Winner: Boston Red Sox
Key Moves: Signed free agents SP John Lackey, 3B Adrian Beltre, SS Marco Scutaro, CF Mike Cameron
Previous Season: 95-67, 2nd place
Following Season: 89-73, 3rd place
The Phillies landed the biggest fish this offseason, trading for Blue Jays ace Roy Halladay, and the Mariners received the most hype after benefitting from Ruben Amaro Jr.'s odd decision to trade Cliff Lee in conjunction with the Halladay acquisition. Seattle also signed infielder Chone Figgins and exchanged problems with the Cubs by trading Carlos Silva's contract for Milton Bradley's temper, but even with Lee in the fold, that failed to measure up to what the Red Sox did.
With a huge hole at shortstop and Mike Lowell rendered immobile by hip surgery, the Red Sox found ideal solutions in Beltre and Scutaro and stood to reap the rewards of moving Beltre and Cameron into a hitter-friendly ballpark. Lackey, meanwhile, was the top free agent pitcher on the market and looked to give the Red Sox a dominant rotation along side Beckett, Jon Lester, Matsuzaka and Clay Buchholz.
It didn't quite work out. Beltre had a monster season, rejuvenating his career, and Scutaro was solid, but Lackey was a disappointment, Beckett was awful, Cameron played just 48 games and hit 20 fewer home runs than the year before, and injuries riddled the roster.
Winner: Boston Red Sox
Key Moves: Traded for 1B Adrian Gonzalez, signed free agent LF Carl Crawford
Previous Season: 89-73, 3rd place
Following Season: 90-72, 3rd place
There was no clear victor in this offseason. The Red Sox landed two marquee players in Gonzalez and Crawford, but they also lost Beltre and Victor Martinez to free agency, and Crawford's contract, worth $142 million over seven years, looked like trouble from the start. Indeed, Crawford was alternately injured and awful in his two years with the Red Sox before the new administration blew up the whole mess and shipped Gonzalez, Crawford and Beckett to the Dodgers.
Gonzalez was actually great in 2011, and Boston looked to be on its way back to the playoffs when the calendar flipped to September, but over the course of that month the Sox went 7-20, falling from first place to third, seven games back and out of the playoff picture via a walkoff loss to the Orioles in the final game of the regular season.
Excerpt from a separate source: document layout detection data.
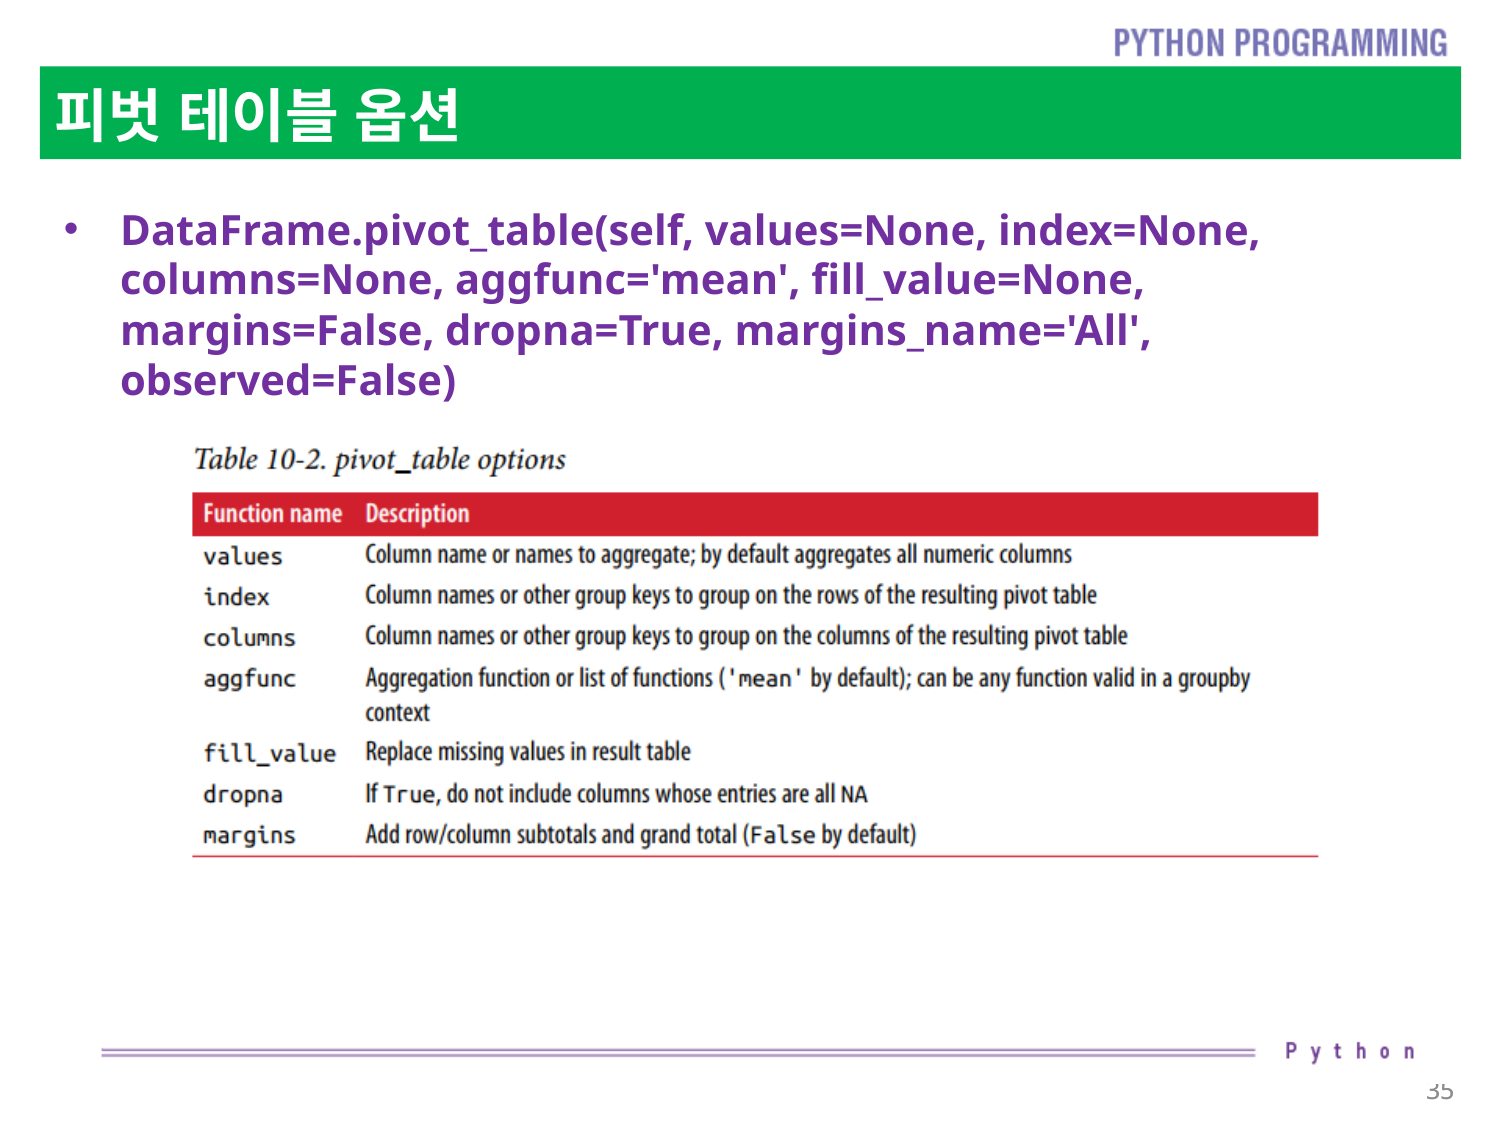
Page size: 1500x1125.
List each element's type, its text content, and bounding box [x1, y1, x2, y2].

picture [177, 430, 1332, 871]
picture [18, 1020, 1483, 1084]
slide_number 35 [1119, 1071, 1470, 1112]
picture [1106, 13, 1462, 66]
title 피벗 테이블 옵션 [39, 76, 1444, 152]
list DataFrame.pivot_table(self, values=None, index=None, columns=None, aggfunc='mean', fill_value=None, margins=False, dropna=True, margins_name='All', observed=False) [48, 195, 1461, 1041]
Winner: Los Angeles Angels of Anaheim
Key Moves: Signed free agents 1B Albert Pujols and SP C.J. Wilson
Previous Season: 86-76, 2nd place
Following Season: 89-73, 3rd place
Much like the 2006-2007 offseason, the team that made the most noise during the offseason -- in this case the Marlins, who opened a new ballpark, introduced new uniforms, spent big money for the first time since 1997 and threw the lit match that is manager Ozzie Guillen on top of the pile -- wasn't the team that won the offseason. When you add what was likely the greatest rookie season in major league history from Mike Trout and the deadline addition of Zack Greinke to Pujols and Wilson and the extra wild-card spot, it's really hard to figure out how the Angels missed the playoffs in 2012, but they did.
Part of the blame/credit has to go to the upstart Oakland A's, but in truth the Angels were inconsistent all year. They were awful in April before calling up Trout. A slow start from Pujols didn't help there. They struggled in August when their rotation, despite the addition of Greinke, scuffled. Dan Haren had a miserable year. Wilson underwhelmed, the bullpen blew hot and cold, and they still finished just four games behind the wild-card leader and won one more regular season game than the AL pennant-winning Tigers.